B. Factors to consider
i. The controlling factor is the best
interests of the child.
ii. The non-custodial parent's devotion
to the child is not the issue.
iii. The issue is whether the benefit
of the relationship with the non-custodial parent
can continue after the move out of state.
iv. The increased difficulty in maintaining
the parental relationship alone is not sufficient to
deny a custodial parent the freedom to choose where
he/she and the child will live.
MORE FACTORS:
- Each parent's sense of responsibility
- Each parent's mental stability
- Each parent's overall maturity
- Need to keep child with mother
- Need to keep child in a two-parent home
- Parent's willingness to afford other
parent close contact with child
- Parent's inability to separate interpersonal
difficulties from parenting
- Amount of anger and bitterness between
parents
- Geographic proximity of parental homes
- Child's behavior at school both academically
and personally
- Sex of child
- Each parent's previous child care taking
involvement
- Influences of extended family members
- Flexibility of parent's work schedule
- Parent's economic stability
- Type of day care available for child
- Number of children in the family
- Marital status of parents
- Differences between parent's religious
beliefs and/or practices
- Economic & physical similarities
and differences between parental homes
- Child's bonding with each parent
- Which parent primary caretaker before
divorce
- Which parent primary caretaker after
divorce
- Which parent exhibits better parenting
skills
- Which parent is more tolerant of other
parent visits
- Is either parent involved in sexual
relationship that impacts on child
- Which parent resides in child's current
school zone
- Which parent was primary disciplinarian
- Either parent cohabitating with someone
to whom not married
- Which parent involved in child's schooling
- Must analyze circumstances of both parents
and children-negative and positive
- Which home will provide children with
greatest opportunity to fulfill their potentials as
individuals and members of society
In determining the suitability of the respective homes,
it depends largely on warmth, stability and the general
nature of home life, taking into consideration the following:
1. Respective work schedules, home environments
and arrangements of the care of the children during
the parent's absence;
2. Location of home to church, school
and other institutions;
3. Moral climate in which children are
to be raised is an important consideration.
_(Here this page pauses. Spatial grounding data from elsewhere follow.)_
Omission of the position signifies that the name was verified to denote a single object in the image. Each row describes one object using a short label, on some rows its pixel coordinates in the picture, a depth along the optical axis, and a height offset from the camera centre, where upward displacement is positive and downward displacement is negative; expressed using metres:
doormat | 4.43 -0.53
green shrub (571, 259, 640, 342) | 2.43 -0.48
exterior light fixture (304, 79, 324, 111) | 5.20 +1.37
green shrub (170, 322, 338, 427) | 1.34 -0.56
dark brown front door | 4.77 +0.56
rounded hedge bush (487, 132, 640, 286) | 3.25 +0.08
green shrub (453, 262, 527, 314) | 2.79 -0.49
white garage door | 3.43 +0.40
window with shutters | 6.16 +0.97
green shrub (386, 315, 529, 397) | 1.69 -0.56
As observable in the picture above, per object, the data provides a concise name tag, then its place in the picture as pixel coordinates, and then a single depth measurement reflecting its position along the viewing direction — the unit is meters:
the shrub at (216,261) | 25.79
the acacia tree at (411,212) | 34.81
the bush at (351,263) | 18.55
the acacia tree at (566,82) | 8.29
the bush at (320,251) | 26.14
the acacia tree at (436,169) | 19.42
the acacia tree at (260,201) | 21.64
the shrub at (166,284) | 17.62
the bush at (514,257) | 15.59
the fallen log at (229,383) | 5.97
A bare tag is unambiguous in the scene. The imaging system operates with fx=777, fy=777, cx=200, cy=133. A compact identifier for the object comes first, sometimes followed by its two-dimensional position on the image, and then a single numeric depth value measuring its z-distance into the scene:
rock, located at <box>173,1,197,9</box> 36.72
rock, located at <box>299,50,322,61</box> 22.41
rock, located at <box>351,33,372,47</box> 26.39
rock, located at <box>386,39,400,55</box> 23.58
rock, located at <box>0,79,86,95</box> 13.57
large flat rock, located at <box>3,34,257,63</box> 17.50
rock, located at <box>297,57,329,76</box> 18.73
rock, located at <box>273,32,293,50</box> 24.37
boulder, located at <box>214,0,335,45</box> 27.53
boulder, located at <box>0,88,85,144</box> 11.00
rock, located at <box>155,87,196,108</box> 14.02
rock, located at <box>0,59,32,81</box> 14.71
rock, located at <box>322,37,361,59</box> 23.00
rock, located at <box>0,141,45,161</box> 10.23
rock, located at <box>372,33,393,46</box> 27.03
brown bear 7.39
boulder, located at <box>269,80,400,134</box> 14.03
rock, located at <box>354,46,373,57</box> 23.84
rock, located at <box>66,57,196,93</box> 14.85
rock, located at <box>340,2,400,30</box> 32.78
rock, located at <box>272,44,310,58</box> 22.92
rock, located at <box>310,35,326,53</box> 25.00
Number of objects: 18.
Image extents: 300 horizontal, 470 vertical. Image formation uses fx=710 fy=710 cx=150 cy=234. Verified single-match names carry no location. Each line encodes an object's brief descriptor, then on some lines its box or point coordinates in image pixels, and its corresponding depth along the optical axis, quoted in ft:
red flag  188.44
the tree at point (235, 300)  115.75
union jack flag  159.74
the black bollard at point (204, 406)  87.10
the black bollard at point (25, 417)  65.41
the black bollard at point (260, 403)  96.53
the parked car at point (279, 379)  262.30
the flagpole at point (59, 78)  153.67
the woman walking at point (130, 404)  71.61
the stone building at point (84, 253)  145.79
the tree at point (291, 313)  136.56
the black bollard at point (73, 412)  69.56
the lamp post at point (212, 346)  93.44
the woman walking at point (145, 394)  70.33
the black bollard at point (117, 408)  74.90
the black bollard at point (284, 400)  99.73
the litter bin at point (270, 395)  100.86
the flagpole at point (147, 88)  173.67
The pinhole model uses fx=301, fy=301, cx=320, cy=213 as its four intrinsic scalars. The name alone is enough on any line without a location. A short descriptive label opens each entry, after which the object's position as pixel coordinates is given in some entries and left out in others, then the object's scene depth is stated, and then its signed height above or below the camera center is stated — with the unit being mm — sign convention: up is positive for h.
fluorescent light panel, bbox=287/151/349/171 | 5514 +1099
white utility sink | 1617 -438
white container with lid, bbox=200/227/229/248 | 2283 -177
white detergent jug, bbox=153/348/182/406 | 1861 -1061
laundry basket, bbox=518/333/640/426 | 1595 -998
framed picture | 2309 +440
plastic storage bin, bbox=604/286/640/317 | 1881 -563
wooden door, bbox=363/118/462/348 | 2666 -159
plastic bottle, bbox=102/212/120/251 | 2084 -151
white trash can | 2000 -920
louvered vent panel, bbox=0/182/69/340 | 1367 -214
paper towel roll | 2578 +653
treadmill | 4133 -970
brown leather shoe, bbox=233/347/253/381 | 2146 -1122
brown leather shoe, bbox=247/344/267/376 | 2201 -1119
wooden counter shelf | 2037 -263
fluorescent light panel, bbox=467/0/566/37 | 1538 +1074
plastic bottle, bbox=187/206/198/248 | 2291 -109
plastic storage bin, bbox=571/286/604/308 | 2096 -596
4. Where wife's failure to establish home
with a child may well have been due to the husband's
failure to provide her support and for the support of
the child, the order of custody to the father should
be reconsidered.
5. Home suitability is not determined
simply by comparing physical property or material advantages.
The court is more interested in the warmth of the home
environment, the kind of home life the child can be
expected to experience.
6. You need a definite plan as to how
a parent would take care of the children. Where one
parent did not see the children or seek custody for
an extended period of time after separation and where
the children live with the parent and are well adjusted
and happy and express a desire to remain with that parent,
a transfer of custody would not be appropriate.
7. Everything else being equal, mixing
children of different families should be avoided where
possible since in such homes jealousy and other problems
often develop.
8. Character and habits a person seeking
custody must show to be such that provision for child's
comfort and moral development can be reasonably expected.